EXERCISE DESCRIPTION:
When the string "worn" appears in a line of the records, show the whole line.

RECORDS:

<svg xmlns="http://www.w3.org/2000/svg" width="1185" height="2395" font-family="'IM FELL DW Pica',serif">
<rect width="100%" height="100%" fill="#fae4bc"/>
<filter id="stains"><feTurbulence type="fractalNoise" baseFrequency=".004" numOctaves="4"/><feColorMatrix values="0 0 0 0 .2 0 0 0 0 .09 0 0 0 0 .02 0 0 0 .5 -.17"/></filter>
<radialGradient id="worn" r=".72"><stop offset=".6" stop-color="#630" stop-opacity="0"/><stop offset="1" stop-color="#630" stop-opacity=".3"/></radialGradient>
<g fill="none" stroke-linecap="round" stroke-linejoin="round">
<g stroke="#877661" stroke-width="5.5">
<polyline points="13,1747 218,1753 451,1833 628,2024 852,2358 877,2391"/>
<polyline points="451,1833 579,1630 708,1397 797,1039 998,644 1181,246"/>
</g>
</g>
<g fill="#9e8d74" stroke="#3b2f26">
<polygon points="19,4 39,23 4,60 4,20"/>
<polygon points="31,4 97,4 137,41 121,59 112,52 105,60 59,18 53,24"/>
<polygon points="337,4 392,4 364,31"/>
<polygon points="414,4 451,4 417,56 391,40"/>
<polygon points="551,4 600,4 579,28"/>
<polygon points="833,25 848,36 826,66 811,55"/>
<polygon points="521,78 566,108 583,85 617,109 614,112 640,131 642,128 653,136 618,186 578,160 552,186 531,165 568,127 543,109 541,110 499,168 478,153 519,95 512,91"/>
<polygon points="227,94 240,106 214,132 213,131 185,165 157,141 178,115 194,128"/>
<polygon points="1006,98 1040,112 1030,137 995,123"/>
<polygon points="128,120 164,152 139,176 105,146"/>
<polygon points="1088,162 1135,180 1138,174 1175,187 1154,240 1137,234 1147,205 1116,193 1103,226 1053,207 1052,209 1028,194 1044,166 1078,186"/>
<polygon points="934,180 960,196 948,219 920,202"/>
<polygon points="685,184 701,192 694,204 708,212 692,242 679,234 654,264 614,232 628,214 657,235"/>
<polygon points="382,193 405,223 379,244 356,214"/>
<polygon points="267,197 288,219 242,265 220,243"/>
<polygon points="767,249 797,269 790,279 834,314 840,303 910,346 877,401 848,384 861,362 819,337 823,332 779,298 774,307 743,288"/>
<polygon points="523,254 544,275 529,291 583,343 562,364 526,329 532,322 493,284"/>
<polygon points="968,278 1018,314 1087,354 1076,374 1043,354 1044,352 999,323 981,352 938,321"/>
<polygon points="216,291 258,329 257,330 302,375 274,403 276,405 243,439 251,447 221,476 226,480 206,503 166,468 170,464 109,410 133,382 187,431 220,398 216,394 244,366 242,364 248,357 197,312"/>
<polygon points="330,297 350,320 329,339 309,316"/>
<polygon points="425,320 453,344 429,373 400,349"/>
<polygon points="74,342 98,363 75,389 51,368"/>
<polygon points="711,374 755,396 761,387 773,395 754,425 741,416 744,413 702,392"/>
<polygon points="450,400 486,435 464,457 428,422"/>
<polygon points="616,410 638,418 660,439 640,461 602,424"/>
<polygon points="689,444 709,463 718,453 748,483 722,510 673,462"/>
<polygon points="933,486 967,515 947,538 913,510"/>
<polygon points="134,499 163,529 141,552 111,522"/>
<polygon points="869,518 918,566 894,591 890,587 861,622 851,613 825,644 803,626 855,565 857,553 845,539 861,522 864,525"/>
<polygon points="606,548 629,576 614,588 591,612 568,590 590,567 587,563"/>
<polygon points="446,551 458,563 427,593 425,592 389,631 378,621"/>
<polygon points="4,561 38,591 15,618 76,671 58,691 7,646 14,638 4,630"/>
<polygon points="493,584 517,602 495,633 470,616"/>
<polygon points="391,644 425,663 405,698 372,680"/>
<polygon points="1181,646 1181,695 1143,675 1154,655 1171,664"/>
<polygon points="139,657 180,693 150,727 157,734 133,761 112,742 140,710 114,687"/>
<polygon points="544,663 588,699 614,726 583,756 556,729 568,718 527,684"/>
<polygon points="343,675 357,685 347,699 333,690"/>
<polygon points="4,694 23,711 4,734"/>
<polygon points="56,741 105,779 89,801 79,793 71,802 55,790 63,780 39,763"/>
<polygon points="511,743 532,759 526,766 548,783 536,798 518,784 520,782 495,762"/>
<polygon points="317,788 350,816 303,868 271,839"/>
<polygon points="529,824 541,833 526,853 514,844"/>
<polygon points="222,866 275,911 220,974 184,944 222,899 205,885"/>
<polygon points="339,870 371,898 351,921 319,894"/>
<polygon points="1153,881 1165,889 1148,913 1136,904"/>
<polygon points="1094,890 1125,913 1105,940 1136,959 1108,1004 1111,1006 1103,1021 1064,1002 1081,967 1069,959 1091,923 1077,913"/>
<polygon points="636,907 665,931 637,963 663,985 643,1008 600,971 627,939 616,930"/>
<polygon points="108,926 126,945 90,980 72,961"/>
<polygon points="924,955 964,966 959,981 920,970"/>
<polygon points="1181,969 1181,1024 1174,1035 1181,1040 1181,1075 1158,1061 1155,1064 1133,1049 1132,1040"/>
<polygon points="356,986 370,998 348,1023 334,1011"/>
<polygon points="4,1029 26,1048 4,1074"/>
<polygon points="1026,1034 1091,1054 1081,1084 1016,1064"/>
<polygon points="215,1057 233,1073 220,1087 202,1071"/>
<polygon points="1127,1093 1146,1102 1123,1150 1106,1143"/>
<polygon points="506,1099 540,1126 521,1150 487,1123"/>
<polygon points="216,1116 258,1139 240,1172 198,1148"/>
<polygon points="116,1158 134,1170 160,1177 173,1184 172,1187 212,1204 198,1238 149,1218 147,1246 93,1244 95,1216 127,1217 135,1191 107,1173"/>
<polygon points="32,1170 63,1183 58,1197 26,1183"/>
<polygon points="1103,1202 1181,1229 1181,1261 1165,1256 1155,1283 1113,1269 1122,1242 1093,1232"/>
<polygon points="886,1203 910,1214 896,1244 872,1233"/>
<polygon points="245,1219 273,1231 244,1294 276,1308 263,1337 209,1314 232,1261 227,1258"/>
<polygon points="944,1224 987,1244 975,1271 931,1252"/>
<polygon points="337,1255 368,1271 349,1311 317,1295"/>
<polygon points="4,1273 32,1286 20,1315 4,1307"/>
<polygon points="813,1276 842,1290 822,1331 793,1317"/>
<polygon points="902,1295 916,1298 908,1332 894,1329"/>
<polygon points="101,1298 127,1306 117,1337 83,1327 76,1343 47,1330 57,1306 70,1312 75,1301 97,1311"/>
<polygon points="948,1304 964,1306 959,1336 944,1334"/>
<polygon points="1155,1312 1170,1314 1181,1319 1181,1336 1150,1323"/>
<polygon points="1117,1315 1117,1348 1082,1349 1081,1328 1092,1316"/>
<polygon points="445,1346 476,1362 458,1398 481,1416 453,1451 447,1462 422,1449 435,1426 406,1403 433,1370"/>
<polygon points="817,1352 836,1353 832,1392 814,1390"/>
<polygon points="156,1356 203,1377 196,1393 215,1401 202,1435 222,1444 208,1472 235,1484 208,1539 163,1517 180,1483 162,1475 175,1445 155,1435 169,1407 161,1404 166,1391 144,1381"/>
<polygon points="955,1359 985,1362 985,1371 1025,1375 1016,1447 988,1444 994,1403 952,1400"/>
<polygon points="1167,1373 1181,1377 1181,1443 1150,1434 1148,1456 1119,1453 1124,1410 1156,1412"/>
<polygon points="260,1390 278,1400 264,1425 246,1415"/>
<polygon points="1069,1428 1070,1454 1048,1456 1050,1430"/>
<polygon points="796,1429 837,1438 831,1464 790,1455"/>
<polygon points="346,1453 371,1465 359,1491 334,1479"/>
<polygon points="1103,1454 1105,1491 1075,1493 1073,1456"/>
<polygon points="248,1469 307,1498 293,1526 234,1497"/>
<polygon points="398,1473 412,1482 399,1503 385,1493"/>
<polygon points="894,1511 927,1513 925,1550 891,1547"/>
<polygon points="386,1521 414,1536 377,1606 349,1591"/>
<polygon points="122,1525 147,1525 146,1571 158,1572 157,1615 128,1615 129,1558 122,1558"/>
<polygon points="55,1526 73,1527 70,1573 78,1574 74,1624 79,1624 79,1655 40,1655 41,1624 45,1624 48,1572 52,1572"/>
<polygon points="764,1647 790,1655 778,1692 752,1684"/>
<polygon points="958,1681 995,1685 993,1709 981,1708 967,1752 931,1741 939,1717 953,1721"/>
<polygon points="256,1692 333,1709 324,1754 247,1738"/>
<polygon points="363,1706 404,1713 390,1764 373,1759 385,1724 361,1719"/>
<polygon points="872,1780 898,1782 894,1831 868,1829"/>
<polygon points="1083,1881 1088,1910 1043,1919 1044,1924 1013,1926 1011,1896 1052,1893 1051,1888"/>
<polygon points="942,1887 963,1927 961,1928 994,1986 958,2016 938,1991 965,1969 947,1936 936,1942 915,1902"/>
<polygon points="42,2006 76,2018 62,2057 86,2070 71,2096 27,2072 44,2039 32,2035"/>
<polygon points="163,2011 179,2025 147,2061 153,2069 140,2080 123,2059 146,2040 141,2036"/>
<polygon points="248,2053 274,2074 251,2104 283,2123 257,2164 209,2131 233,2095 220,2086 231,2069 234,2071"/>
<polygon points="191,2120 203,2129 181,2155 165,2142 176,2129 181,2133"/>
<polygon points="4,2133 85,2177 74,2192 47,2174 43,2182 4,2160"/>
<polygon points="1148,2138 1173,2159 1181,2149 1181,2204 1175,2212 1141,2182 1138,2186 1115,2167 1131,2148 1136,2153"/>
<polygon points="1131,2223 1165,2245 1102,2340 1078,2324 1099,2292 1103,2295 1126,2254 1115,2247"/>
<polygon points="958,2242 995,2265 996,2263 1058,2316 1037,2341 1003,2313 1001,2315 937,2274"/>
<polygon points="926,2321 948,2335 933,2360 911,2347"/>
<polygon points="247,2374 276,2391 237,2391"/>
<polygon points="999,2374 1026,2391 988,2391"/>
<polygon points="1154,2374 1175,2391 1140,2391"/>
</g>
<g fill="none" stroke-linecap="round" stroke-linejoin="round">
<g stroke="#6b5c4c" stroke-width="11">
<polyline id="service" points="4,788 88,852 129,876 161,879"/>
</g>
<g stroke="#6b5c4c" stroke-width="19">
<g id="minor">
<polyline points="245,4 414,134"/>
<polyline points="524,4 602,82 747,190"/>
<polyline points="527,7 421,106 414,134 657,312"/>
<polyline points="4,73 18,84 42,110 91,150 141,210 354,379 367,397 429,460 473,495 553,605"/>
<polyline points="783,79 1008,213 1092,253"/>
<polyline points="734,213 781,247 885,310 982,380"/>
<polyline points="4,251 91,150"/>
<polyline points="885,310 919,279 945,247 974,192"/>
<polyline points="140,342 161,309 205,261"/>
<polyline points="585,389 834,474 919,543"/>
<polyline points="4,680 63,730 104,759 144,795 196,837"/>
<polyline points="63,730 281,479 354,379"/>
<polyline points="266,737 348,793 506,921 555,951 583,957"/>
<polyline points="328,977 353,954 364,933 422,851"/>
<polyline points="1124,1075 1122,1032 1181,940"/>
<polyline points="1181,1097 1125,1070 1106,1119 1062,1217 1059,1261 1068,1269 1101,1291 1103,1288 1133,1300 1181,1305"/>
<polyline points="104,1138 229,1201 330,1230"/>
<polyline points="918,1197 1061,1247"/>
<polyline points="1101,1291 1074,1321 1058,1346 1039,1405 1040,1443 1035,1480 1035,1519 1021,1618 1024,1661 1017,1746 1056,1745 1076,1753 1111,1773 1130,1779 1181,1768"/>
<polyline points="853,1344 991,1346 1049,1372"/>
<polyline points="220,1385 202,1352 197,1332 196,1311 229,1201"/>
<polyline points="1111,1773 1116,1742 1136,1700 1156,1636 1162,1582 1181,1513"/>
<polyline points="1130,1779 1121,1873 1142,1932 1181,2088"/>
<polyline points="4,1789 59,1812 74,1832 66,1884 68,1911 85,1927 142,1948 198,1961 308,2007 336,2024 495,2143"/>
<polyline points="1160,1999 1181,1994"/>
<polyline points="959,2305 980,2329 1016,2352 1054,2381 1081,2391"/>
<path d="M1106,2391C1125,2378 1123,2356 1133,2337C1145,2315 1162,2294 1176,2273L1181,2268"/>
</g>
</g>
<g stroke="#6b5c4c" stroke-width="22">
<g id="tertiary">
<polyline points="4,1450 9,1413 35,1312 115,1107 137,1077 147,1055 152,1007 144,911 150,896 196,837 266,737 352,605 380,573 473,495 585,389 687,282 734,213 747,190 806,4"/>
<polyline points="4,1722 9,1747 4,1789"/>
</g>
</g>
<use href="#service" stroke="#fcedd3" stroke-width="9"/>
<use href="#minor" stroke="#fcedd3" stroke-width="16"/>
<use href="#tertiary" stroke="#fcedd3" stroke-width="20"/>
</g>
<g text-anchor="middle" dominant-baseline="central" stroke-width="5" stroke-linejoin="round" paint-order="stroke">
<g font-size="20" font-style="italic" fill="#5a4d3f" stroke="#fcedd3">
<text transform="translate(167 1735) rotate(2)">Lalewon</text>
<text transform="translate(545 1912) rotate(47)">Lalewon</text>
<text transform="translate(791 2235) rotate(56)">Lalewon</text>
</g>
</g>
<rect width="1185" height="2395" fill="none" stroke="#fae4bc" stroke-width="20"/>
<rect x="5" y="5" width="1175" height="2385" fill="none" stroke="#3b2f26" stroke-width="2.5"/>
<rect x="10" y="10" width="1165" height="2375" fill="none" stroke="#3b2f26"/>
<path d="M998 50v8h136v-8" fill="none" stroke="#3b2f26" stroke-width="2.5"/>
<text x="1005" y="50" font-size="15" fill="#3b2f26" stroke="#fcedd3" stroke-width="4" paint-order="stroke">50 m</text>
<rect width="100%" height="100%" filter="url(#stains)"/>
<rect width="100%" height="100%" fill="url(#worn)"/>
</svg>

TASK ANSWER:
<radialGradient id="worn" r=".72"><stop offset=".6" stop-color="#630" stop-opacity="0"/><stop offset="1" stop-color="#630" stop-opacity=".3"/></radialGradient>
<rect width="100%" height="100%" fill="url(#worn)"/>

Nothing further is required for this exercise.